Brawl was some way ahead of the
group. He was the strongest and was able to deal with
the effects of the magnetite ground better than the
others. He stopped and turned, tapping his foot on the
ground waiting for them.
There was a sudden asteroidshake.
“What the—"
A second tremor hit the area and
Brawl lost his footing amongst the matrix He fell
harshly on the ground in front of one of the larger
pods.
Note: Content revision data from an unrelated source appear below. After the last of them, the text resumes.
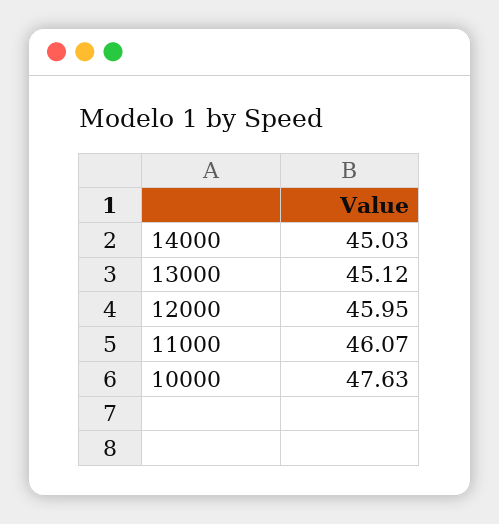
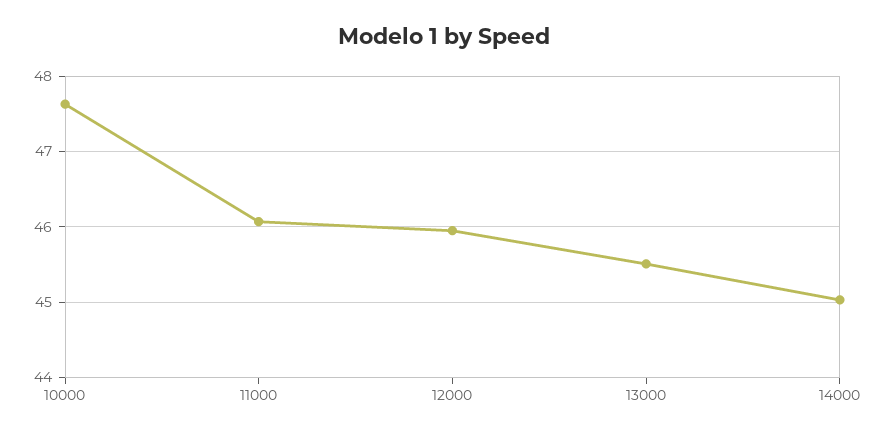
13000: 45.12 -> 45.5

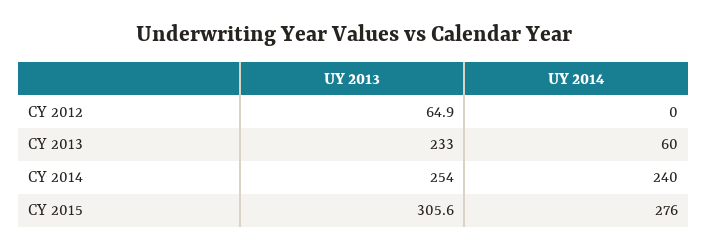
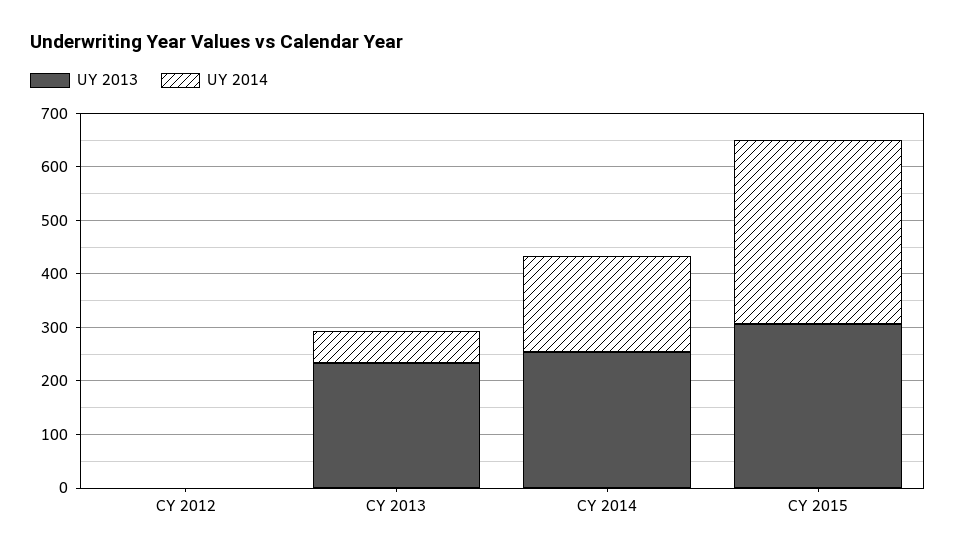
UY 2013, CY 2012: 64.9 -> 0
UY 2014, CY 2014: 240 -> 180
UY 2014, CY 2015: 276 -> 340

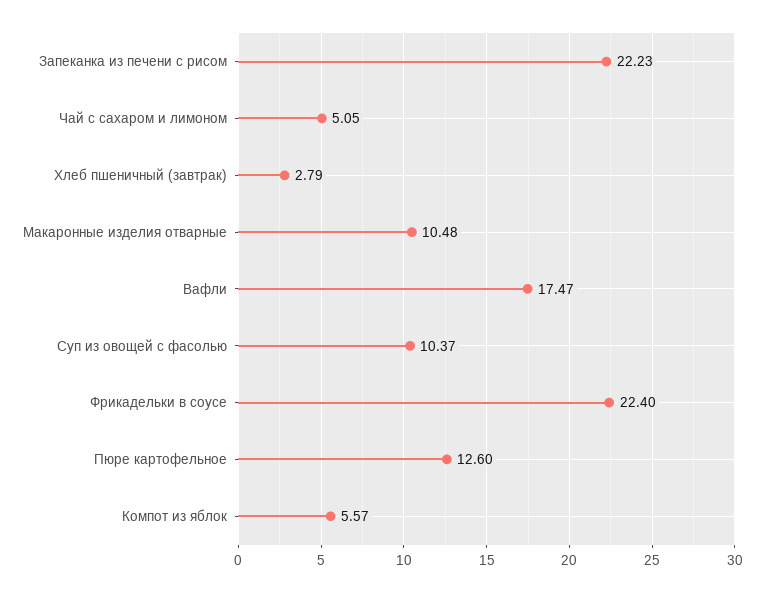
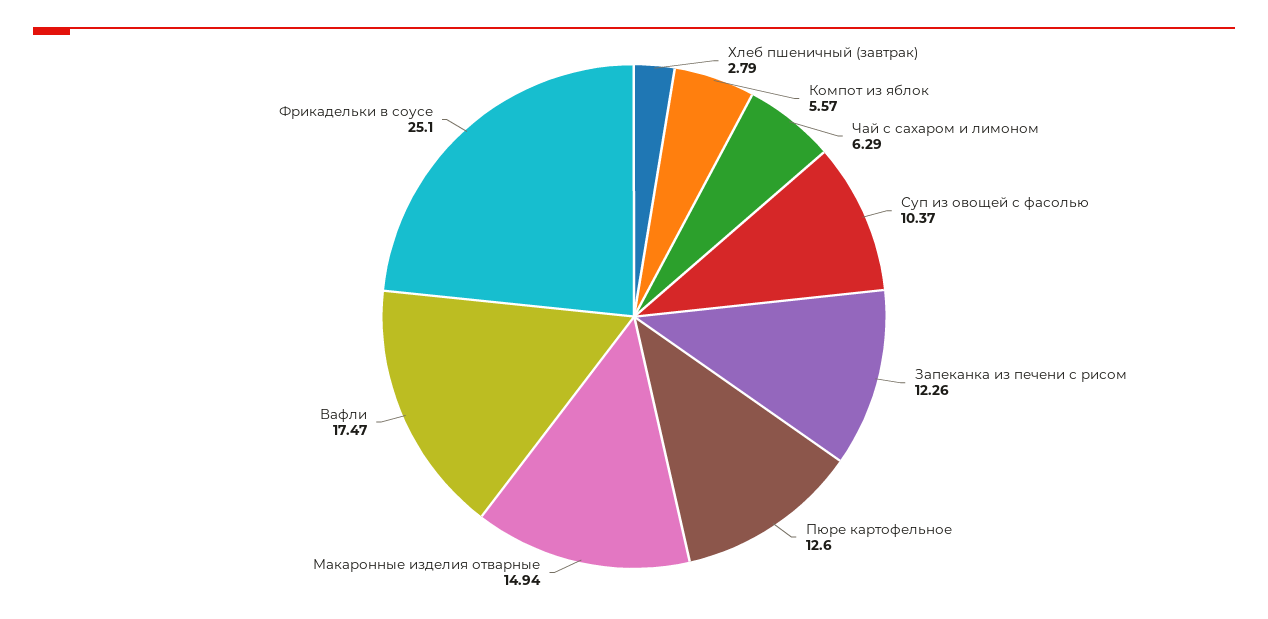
Запеканка из печени с рисом: 22.23 -> 12.26
Чай с сахаром и лимоном: 5.05 -> 6.29
Макаронные изделия отварные: 10.48 -> 14.94
Фрикадельки в соусе: 22.4 -> 25.1

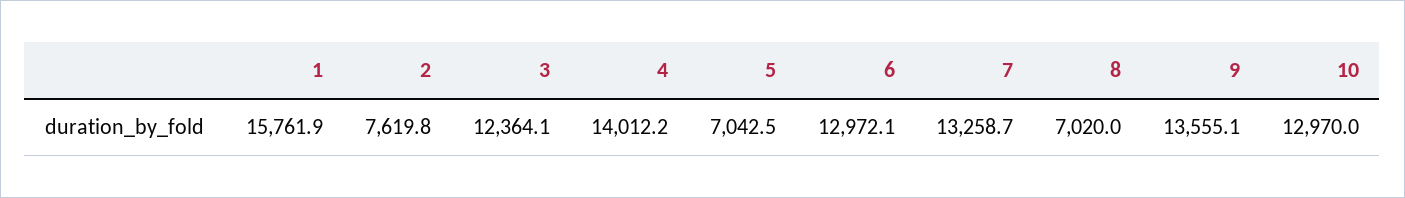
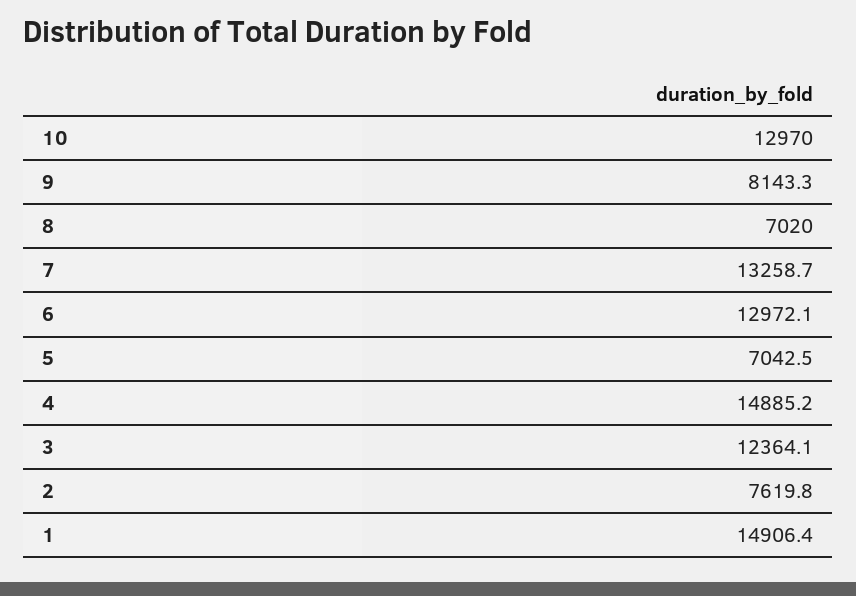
1: 15761.9 -> 14906.4
4: 14012.2 -> 14885.2
9: 13555.1 -> 8143.3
It was then he realised that the epicentre of the
tremor was coming from the very same pod.
“Ah don’t like the looks of—"
The pod burst open suddenly, spraying
black goop and organic debris all over the Combaticon.
Further back, the others heard Brawl
scream, but were quickly distracted by more pods
bursting open. Five or six ruptured first, then another
ten or so soon after that. Within seconds nearly a
hundred pods had shattered.
As fluid as a swarm of insects;
growling, snarling and dribbling metallic ogre-like
creatures leapt out of the pods. It was some kind of
birthing event, and the four Transformers were caught
right in the middle of it. They were drowning in a sea
of teeth and claws, and a familiar barking that came
from the pit of the creatures’ maws paralysed them with
fear.
“Y-you recognise these guys?” Blast
Off whimpered.
Swindle’s reply was short and panicked: “Demons!”